As of a week ago, I now find myself living in one of the more oppressively surveilled states in the world. I do not like this on ideological grounds. Therefore, I will acquire a vpn subscription for my family's traffic online, and will set up a default route for the building to the supplier (probably crpytostorm.is), via a dd-wrt router. Being an honest citizen who does nothing wrong online (and I assume the same for the rest of the house), my "threat model" is minimal, and therefore one might naïvely assume that this would be enough to prevent the Food Standards Agency from looking at my browsing history.
However, I recently read about how private -- or not -- vpns might be; correlation attacks are highly likely to be able to defeat such measures in an internet where essentially everything is logged.
Therefore, I'd like to ask this question: if one were to maximally use your available bandwidth continuously, constantly maintaining an encrypted tunnel to a VPN provider (who we assume now is a good faith actor), would that be sufficient to mitigate significantly against correlation attacks?

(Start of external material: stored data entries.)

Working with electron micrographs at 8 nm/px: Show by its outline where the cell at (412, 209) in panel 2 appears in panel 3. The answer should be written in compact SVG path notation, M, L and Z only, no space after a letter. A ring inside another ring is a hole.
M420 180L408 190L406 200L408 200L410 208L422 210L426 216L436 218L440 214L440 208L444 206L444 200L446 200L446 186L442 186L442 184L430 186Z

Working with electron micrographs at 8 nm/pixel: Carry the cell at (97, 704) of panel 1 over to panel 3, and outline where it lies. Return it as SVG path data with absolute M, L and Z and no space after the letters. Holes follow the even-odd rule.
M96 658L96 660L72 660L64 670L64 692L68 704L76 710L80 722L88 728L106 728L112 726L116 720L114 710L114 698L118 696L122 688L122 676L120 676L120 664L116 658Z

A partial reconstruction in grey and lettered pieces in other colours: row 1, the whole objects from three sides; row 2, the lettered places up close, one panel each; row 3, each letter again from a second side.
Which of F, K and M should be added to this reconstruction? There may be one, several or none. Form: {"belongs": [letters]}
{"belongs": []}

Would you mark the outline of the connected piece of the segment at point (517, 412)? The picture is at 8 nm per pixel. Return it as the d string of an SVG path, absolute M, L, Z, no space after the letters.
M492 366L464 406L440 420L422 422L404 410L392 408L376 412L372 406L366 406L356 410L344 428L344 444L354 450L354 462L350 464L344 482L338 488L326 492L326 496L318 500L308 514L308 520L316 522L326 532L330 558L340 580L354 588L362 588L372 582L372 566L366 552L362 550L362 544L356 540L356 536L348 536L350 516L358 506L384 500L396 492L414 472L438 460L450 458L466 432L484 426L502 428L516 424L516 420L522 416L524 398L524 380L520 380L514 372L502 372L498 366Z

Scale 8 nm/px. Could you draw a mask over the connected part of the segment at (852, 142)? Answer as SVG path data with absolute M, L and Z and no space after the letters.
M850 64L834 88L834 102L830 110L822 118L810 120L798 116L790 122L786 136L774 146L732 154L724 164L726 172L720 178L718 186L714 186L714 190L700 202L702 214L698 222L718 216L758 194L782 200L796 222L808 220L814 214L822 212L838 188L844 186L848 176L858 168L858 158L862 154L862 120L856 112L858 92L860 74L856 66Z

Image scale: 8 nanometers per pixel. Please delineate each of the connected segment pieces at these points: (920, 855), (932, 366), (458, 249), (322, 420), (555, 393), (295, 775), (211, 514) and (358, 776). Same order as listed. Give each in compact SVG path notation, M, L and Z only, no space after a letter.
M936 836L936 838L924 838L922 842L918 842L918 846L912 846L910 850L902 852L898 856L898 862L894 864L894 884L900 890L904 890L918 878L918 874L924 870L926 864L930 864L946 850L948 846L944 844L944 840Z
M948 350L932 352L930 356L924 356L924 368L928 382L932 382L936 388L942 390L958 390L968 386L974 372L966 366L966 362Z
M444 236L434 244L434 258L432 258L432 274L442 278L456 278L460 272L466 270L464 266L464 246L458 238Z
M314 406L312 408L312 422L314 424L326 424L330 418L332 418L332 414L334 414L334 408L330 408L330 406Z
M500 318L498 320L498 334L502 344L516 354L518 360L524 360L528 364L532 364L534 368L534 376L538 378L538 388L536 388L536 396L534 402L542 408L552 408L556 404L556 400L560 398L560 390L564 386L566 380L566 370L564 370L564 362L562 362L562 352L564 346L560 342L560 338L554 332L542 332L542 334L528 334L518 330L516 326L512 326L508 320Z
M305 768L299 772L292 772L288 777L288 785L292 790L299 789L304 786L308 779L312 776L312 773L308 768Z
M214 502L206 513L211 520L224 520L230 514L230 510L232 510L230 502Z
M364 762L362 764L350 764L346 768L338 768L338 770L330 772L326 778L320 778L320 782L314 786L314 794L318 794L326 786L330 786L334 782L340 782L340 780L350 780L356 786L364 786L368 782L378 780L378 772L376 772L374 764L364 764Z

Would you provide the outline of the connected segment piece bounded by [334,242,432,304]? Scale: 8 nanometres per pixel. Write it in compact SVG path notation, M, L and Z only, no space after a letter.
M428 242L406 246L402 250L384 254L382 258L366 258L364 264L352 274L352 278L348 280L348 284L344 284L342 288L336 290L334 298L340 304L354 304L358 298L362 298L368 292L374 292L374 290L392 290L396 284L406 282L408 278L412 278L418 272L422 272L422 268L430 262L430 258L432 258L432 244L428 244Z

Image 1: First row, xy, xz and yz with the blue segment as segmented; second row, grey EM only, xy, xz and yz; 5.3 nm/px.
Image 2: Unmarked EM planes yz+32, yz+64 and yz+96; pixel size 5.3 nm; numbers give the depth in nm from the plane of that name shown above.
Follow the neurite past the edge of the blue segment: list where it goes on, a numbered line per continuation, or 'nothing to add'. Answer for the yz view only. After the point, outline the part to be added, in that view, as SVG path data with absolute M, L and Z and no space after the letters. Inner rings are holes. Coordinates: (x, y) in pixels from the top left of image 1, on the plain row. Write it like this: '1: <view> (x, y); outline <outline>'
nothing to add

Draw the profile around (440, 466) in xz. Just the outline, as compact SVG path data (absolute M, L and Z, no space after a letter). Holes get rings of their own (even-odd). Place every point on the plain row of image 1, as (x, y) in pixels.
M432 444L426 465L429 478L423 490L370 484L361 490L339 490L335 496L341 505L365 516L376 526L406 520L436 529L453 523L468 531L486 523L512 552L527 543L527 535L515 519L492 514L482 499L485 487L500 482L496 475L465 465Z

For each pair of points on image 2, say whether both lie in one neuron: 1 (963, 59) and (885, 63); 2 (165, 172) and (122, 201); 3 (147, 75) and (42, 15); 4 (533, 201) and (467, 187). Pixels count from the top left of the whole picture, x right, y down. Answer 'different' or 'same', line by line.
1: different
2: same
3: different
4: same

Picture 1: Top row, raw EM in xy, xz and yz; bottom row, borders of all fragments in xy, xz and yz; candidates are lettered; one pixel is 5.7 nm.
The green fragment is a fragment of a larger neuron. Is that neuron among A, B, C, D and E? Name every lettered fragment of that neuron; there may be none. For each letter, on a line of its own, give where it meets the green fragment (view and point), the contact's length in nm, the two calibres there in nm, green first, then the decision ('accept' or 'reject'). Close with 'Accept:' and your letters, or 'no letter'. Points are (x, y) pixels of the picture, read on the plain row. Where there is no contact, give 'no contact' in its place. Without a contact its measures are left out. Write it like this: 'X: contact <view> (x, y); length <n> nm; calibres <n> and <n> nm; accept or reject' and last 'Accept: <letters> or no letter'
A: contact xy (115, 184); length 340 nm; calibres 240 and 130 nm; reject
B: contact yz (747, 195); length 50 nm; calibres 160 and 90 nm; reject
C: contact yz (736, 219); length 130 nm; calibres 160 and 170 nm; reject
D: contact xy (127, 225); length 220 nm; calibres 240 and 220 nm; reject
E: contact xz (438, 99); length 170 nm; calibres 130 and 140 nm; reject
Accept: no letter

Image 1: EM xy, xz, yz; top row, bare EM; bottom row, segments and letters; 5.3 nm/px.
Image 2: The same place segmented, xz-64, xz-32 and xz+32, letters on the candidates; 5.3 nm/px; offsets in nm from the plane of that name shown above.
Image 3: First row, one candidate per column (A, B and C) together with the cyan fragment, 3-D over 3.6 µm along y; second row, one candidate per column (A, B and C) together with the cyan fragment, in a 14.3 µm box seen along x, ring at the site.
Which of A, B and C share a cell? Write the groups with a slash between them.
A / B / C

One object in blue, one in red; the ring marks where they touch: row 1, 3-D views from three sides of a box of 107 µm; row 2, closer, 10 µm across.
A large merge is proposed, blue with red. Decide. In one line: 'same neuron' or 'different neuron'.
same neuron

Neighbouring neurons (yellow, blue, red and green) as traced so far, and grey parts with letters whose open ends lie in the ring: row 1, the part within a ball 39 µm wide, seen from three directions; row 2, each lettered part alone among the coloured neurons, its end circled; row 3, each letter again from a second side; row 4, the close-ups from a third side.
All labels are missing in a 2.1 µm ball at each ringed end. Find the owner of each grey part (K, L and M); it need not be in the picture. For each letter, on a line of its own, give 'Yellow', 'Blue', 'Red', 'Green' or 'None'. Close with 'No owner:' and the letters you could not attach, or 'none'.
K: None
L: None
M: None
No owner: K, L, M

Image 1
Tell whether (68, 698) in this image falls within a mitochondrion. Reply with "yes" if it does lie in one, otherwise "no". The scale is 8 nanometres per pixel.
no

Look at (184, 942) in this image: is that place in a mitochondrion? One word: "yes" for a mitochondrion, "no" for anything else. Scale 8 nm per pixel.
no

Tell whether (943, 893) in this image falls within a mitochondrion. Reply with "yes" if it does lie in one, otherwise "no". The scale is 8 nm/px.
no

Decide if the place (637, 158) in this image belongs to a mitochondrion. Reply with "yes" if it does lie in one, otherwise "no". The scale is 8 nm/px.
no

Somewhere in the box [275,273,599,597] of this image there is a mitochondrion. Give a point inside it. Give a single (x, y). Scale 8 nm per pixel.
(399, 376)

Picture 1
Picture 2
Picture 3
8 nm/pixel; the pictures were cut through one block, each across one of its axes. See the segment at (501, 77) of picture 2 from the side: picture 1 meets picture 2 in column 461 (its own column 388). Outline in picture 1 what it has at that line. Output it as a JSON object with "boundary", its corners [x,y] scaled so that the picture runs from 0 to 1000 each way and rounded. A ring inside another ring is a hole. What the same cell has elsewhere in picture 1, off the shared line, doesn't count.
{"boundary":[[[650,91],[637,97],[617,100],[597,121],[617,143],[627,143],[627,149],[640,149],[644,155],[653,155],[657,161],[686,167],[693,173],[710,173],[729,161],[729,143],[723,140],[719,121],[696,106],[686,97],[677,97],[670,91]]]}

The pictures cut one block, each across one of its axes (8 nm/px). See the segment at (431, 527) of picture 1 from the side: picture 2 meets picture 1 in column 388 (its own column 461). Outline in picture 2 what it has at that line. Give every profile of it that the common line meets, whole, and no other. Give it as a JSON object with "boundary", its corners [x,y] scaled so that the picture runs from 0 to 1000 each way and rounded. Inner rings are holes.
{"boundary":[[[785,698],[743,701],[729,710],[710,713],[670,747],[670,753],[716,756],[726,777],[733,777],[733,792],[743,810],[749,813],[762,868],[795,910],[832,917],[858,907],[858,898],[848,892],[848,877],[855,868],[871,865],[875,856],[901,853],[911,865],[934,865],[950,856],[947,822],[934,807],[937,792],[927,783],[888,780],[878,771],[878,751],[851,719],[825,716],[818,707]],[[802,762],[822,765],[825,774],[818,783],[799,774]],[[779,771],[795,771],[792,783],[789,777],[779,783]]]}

It seems like that would be a "relatively" trivial (albeit annoying) task for a router to perform: estimate the current/near-term-future available bandwidth, send a large number of, e.g. TCP NOP packets at a rate designed to saturate the connection, and adjust their volume/frequency to not disrupt other data.
I have little doubt that my ISP wouldn't like me actually using the bandwidth I'd paid for, but beyond that, it seems like it would make it at the least marginally harder to perform correlation attacks on an encrypted tunnel. I imagine that the moderately beefy VPN server I'd connect to could silently drop the NOP packets (or equivalent) with a minimal performance hit.
Am I right? This seems like an obvious idea -- what is it usually called? Would this method work to mitigate against correlation attacks? Is there an open-source implementation in, e.g., dd-wrt to perform it?